Going back to those that skipped disabling traps.  If they fail or succeed they are getting hit by the trap.  I guess give a save maybe.  If they fumble don't even give that.  If you are playing in a system that allows for superior success you can think about having that be the requirement to not activate traps.

For those picking the exact same lock again and again its worth noting that I gets easier.  This is due to something called binding order.  A particular lock binds up in the same fashion because of its imperfections.  If you open and lock again and again you are going to become accustomed to it.  Game Masters please consider this when assigning difficulty.

Environment is another factor when dealing with locks of all sort.  Locks in the outdoors have a tendency to wear heavily and be difficult to use.  Anything submerged will be in even worse repair, perhaps rusting parts together.  The other side of environment is the general affluence of the area. Wealth buys better locks.  And also there is the consideration of what it guards.

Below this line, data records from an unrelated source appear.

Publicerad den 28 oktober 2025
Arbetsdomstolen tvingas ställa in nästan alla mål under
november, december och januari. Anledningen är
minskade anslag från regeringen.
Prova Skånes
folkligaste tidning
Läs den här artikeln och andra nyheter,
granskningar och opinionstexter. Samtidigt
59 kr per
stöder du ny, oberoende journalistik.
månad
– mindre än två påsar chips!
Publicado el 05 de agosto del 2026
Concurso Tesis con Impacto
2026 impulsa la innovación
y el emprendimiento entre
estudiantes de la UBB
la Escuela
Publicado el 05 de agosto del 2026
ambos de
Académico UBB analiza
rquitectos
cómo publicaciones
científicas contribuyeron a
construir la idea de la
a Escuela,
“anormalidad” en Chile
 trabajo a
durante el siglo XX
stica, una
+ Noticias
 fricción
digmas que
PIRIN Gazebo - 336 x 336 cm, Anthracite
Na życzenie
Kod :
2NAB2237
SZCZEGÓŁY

I also wanted to call out another lock that is functionally similar to the pin and tumbler called the Lever or Mortise.  These are locks that have a series of levers that lift up like a railroad crossing sign.  When all are in the stop position they prevent the lock from opening.  Picking these locks requires a different tension wrench and picking wire.  You are pushing the levers up like an open railroad crossing sign and opening the bolt.  Rather than a pushing of pins its a turn of the wrist and working through the lever stack again and again.  I would not change the rules outlined for pin and tumblers as both can be modeled with the same rules presented above.

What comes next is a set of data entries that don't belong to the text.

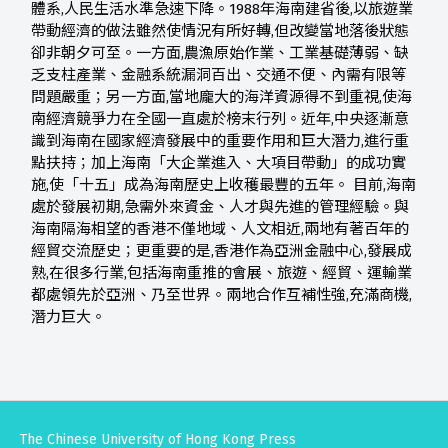
體系,人民生活水準急速下降。1988年海南建省後,以旅遊業
帶動經濟的做法雖然使情況有所好轉,但改變當地落後狀態
卻非朝夕可至。一方面,農漁原始作業、工業基礎薄弱、缺
乏支柱產業、金融系統漏洞百出、交通不便、內需有限等
問題嚴重；另一方面,當地龐大的海洋資源得不到重視,使海
南經濟競爭力在全國一直處於榜末行列。近年,中央逐漸意
識到海南在國家經濟發展中的重要作用和巨大潛力,進行重
點扶持；加上海南「大企業進入、大項目帶動」的成功實
施,使「十五」成為海南歷史上收穫最豐的五年。 目前,海南
處於發展初期,急需外來資金、人才與先進的管理經驗。與
海南隔海相望的香港不僅地域、人文相近,兩地有著百年的
經貿交流歷史；更重要的是,香港作為亞洲金融中心,發展成
熟,在很多行業,包括海南重推的會展、旅遊、經貿、運輸業
都處領先於亞洲、乃至世界。兩地合作互補性強,充滿商機,
潛力巨大。
The Chinese University of Hong Kong Press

Other locks are going to be less common in your fantasy game but shackles would certainly fall into this category.  These are easier to defeat and will almost always have some sort of flaw in design. If the player can identify the lock they can take 20 to defeat these sort of locks, excepting a combination safe lock.  I would give the player a roll should they want to attempt these tasks quickly. 

Combination style locks can be cracked with feel and mathematical processes.  A Combination padlock is going to be easy enough but a safe is exponentially harder.  The padlock may be more easily shimmed in truth though.  This is a process of using a disposable piece of metal to depress the locking mechanism.